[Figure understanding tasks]
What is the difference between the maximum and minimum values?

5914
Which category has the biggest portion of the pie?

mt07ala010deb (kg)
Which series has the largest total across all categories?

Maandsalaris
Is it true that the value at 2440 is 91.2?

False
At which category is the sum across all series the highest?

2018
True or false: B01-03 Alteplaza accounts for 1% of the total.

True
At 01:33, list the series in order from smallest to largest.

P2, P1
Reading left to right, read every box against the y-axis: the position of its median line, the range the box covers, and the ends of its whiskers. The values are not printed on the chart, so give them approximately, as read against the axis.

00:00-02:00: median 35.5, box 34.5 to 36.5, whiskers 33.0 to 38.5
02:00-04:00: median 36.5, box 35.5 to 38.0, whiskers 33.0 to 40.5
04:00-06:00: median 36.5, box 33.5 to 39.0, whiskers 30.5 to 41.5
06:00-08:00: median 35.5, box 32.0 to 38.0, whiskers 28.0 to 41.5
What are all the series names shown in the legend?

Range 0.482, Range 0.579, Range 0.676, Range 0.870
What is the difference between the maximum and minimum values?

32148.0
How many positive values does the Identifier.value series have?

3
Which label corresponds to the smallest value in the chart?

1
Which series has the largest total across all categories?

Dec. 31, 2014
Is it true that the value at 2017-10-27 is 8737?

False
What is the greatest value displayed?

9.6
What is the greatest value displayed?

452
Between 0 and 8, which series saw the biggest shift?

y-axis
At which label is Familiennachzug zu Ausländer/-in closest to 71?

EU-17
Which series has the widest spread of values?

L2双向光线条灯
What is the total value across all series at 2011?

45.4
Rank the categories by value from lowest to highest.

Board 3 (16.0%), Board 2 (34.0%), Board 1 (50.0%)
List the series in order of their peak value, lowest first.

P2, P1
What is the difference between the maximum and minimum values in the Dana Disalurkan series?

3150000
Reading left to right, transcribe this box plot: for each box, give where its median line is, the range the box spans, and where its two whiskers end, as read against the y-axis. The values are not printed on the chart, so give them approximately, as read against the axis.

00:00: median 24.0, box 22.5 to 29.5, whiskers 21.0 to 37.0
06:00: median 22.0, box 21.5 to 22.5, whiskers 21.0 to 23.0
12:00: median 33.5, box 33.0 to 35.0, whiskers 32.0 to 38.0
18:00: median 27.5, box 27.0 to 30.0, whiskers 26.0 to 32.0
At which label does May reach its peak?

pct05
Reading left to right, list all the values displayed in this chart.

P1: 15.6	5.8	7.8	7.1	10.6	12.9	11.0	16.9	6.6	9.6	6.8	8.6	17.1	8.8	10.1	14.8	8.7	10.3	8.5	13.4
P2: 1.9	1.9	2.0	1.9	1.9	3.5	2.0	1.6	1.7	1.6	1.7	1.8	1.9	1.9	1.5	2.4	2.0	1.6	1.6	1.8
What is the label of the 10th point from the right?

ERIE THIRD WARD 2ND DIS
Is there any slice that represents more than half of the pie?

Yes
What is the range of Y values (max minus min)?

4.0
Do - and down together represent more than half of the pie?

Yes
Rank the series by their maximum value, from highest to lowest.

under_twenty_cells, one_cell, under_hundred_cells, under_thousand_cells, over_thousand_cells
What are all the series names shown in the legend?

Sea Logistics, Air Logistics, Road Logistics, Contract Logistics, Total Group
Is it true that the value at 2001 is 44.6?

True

Exercise:
Render all of the lines above as a numbered list, omitting the blank lines.

Response to the task:
1. What is the difference between the maximum and minimum values?
2. 5914
3. Which category has the biggest portion of the pie?
4. mt07ala010deb (kg)
5. Which series has the largest total across all categories?
6. Maandsalaris
7. Is it true that the value at 2440 is 91.2?
8. False
9. At which category is the sum across all series the highest?
10. 2018
11. True or false: B01-03 Alteplaza accounts for 1% of the total.
12. True
13. At 01:33, list the series in order from smallest to largest.
14. P2, P1
15. Reading left to right, read every box against the y-axis: the position of its median line, the range the box covers, and the ends of its whiskers. The values are not printed on the chart, so give them approximately, as read against the axis.
16. 00:00-02:00: median 35.5, box 34.5 to 36.5, whiskers 33.0 to 38.5
17. 02:00-04:00: median 36.5, box 35.5 to 38.0, whiskers 33.0 to 40.5
18. 04:00-06:00: median 36.5, box 33.5 to 39.0, whiskers 30.5 to 41.5
19. 06:00-08:00: median 35.5, box 32.0 to 38.0, whiskers 28.0 to 41.5
20. What are all the series names shown in the legend?
21. Range 0.482, Range 0.579, Range 0.676, Range 0.870
22. What is the difference between the maximum and minimum values?
23. 32148.0
24. How many positive values does the Identifier.value series have?
25. 3
26. Which label corresponds to the smallest value in the chart?
27. 1
28. Which series has the largest total across all categories?
29. Dec. 31, 2014
30. Is it true that the value at 2017-10-27 is 8737?
31. False
32. What is the greatest value displayed?
33. 9.6
34. What is the greatest value displayed?
35. 452
36. Between 0 and 8, which series saw the biggest shift?
37. y-axis
38. At which label is Familiennachzug zu Ausländer/-in closest to 71?
39. EU-17
40. Which series has the widest spread of values?
41. L2双向光线条灯
42. What is the total value across all series at 2011?
43. 45.4
44. Rank the categories by value from lowest to highest.
45. Board 3 (16.0%), Board 2 (34.0%), Board 1 (50.0%)
46. List the series in order of their peak value, lowest first.
47. P2, P1
48. What is the difference between the maximum and minimum values in the Dana Disalurkan series?
49. 3150000
50. Reading left to right, transcribe this box plot: for each box, give where its median line is, the range the box spans, and where its two whiskers end, as read against the y-axis. The values are not printed on the chart, so give them approximately, as read against the axis.
51. 00:00: median 24.0, box 22.5 to 29.5, whiskers 21.0 to 37.0
52. 06:00: median 22.0, box 21.5 to 22.5, whiskers 21.0 to 23.0
53. 12:00: median 33.5, box 33.0 to 35.0, whiskers 32.0 to 38.0
54. 18:00: median 27.5, box 27.0 to 30.0, whiskers 26.0 to 32.0
55. At which label does May reach its peak?
56. pct05
57. Reading left to right, list all the values displayed in this chart.
58. P1: 15.6	5.8	7.8	7.1	10.6	12.9	11.0	16.9	6.6	9.6	6.8	8.6	17.1	8.8	10.1	14.8	8.7	10.3	8.5	13.4
59. P2: 1.9	1.9	2.0	1.9	1.9	3.5	2.0	1.6	1.7	1.6	1.7	1.8	1.9	1.9	1.5	2.4	2.0	1.6	1.6	1.8
60. What is the label of the 10th point from the right?
61. ERIE THIRD WARD 2ND DIS
62. Is there any slice that represents more than half of the pie?
63. Yes
64. What is the range of Y values (max minus min)?
65. 4.0
66. Do - and down together represent more than half of the pie?
67. Yes
68. Rank the series by their maximum value, from highest to lowest.
69. under_twenty_cells, one_cell, under_hundred_cells, under_thousand_cells, over_thousand_cells
70. What are all the series names shown in the legend?
71. Sea Logistics, Air Logistics, Road Logistics, Contract Logistics, Total Group
72. Is it true that the value at 2001 is 44.6?
73. True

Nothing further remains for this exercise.